Daniels had challenges early. He was pushed into the backfield by rookie Kansas City nose tackle Derrick Nnadi but stayed with the block effort and allowed running back Benny Cunningham to break away from Nnadi and bounce outside for an 11-yard touchdown run on the opening drive.

But Daniels was again overpowered by Nnadi later in the first quarter and drew a holding penalty trying to stop the Kansas City rookie. And he was stalemated on a fourth-down sneak by Daniel, with the failed conversion giving the ball over to the Chiefs.
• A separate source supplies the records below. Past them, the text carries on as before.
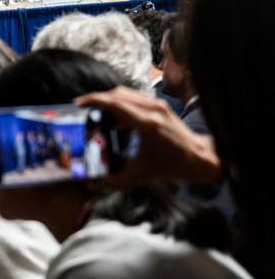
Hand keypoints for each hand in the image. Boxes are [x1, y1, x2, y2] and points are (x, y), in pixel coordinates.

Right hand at [76, 87, 220, 185]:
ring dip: (109, 100)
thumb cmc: (172, 166)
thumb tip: (92, 185)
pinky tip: (118, 120)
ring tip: (99, 115)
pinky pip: (135, 98)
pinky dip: (121, 103)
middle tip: (83, 109)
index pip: (115, 103)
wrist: (200, 158)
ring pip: (126, 93)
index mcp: (147, 124)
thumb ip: (114, 181)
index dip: (94, 100)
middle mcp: (152, 110)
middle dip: (97, 99)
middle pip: (117, 94)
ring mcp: (158, 105)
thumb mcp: (140, 175)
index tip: (78, 103)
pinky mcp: (161, 106)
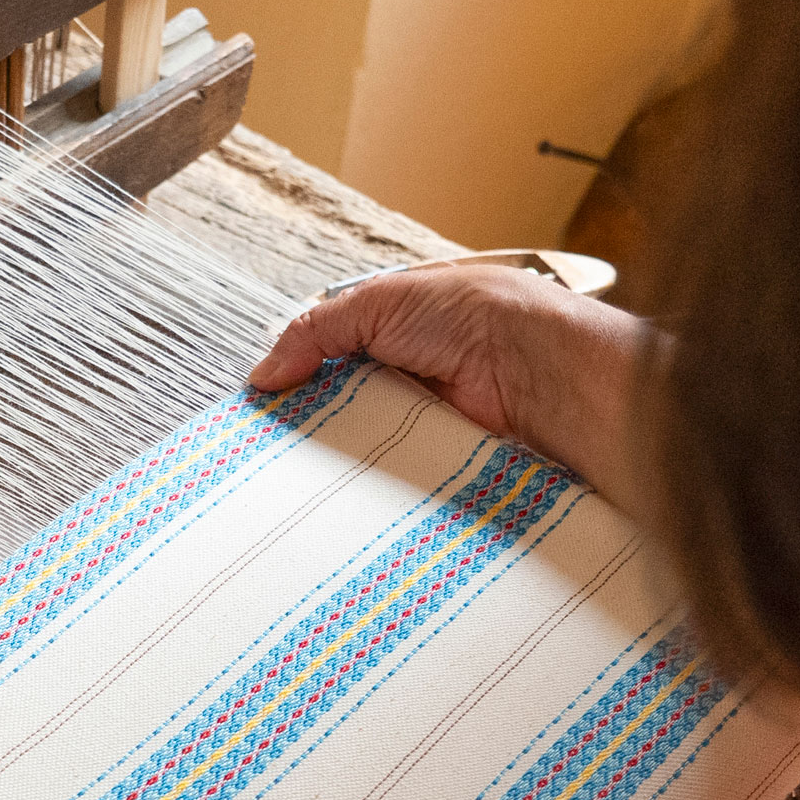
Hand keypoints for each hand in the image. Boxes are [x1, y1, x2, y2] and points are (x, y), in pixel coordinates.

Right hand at [249, 261, 655, 518]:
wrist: (535, 367)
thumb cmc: (472, 317)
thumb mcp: (380, 302)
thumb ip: (316, 332)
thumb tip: (264, 373)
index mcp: (395, 333)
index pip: (330, 361)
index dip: (296, 380)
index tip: (263, 404)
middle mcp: (408, 378)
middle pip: (339, 409)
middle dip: (306, 425)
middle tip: (265, 447)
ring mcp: (421, 423)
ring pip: (359, 449)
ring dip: (331, 460)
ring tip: (287, 478)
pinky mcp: (436, 462)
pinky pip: (389, 481)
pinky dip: (365, 487)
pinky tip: (334, 496)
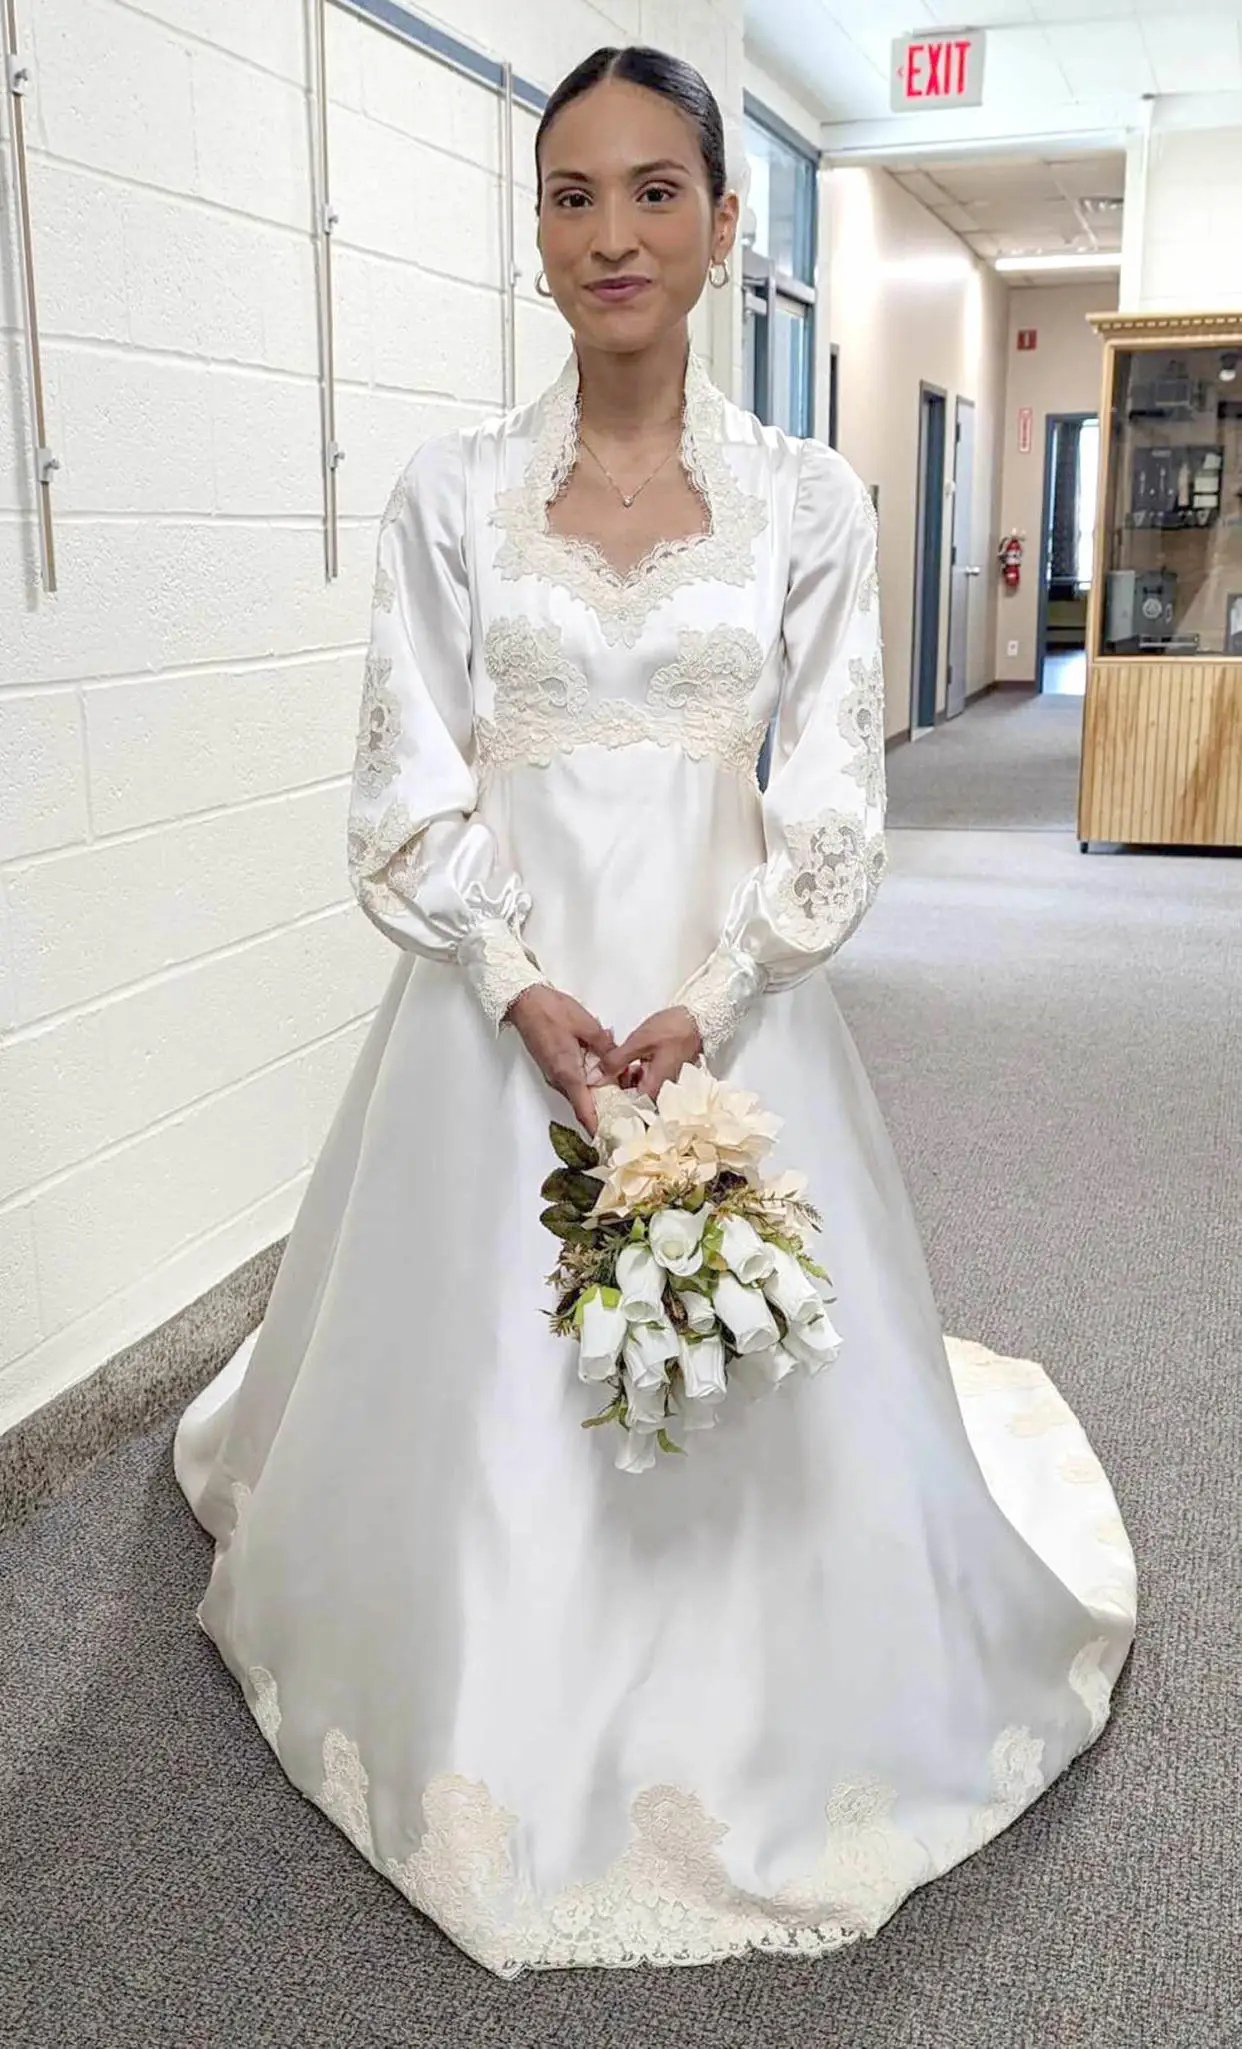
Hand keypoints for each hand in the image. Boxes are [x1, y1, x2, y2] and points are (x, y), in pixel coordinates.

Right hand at [507, 985, 614, 1134]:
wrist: (524, 1002)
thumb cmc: (552, 1011)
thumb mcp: (587, 1025)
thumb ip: (605, 1047)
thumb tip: (618, 1063)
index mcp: (568, 1072)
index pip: (584, 1109)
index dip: (596, 1127)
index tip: (609, 1139)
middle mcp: (558, 1079)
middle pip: (582, 1105)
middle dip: (602, 1113)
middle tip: (625, 1114)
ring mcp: (553, 1073)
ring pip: (577, 1093)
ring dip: (595, 1097)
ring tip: (620, 1093)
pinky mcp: (552, 1065)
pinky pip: (572, 1082)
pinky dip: (587, 1085)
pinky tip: (602, 1074)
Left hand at [601, 1006, 701, 1101]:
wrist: (699, 1019)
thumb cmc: (671, 1030)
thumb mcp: (638, 1043)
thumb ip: (614, 1062)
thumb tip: (593, 1079)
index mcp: (654, 1090)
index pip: (625, 1107)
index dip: (608, 1099)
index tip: (596, 1088)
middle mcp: (661, 1094)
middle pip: (631, 1099)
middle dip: (615, 1084)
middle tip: (600, 1070)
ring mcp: (665, 1086)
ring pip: (637, 1089)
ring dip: (624, 1077)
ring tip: (611, 1061)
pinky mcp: (666, 1076)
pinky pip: (646, 1080)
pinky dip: (635, 1072)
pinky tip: (627, 1059)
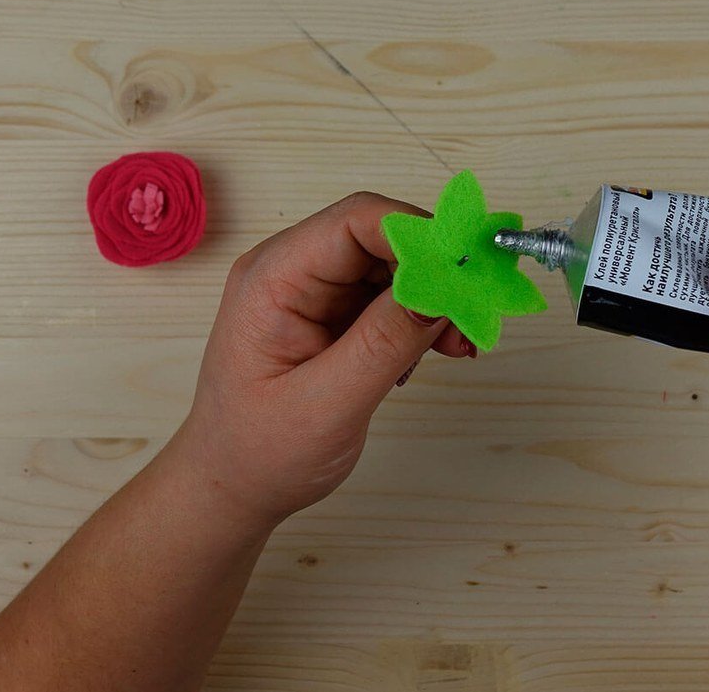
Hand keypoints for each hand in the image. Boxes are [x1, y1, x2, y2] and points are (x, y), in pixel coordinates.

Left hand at [177, 192, 472, 527]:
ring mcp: (315, 292)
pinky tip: (438, 351)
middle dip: (436, 270)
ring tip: (459, 345)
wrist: (233, 487)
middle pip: (382, 238)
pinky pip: (393, 296)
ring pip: (395, 266)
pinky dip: (424, 318)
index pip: (356, 221)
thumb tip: (442, 289)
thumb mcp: (327, 405)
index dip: (420, 235)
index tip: (469, 270)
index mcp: (273, 279)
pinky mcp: (336, 314)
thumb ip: (384, 344)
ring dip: (436, 298)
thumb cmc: (260, 452)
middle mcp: (293, 271)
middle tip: (474, 316)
In the third quarter, Grasu was at center, Daniels at left guard, and Will Perciak at right guard.

Shuffling the “D”

Jonathan Bullard and Roy Robertson-Harris started at the defensive ends in the base 3-4. Both are ostensibly competing for the third job on the No. 1 line with Eddie Goldman and Akiem Hicks, although the “competition” is effectively establishing both as key figures in the rotating system favored by coordinator Vic Fangio. Bullard was credited with one tackle and one quarterback hit while Robertson-Harris posted two tackles.

Nick Kwiatkoski started at inside linebacker while Danny Trevathan was held out, as was rookie Roquan Smith, the latter still coming off a hamstring strain. Nagy said that Smith could conceivably start preseason game No. 4 next Thursday against Buffalo.

As far starting at Green Bay, Kwiatkoski drew an illegal-contact flag trying to defend Chiefs All-Pro tight end Travis Kelce in the first quarter. But his third-down blitz of Pat Mahomes flushed the Chiefs quarterback and forced a throwaway.

Kansas City was held to 134 yards and one third-down conversion out of five in the first half under Mahomes, for whom the Chiefs traded up to No. 10 in last year’s draft to select.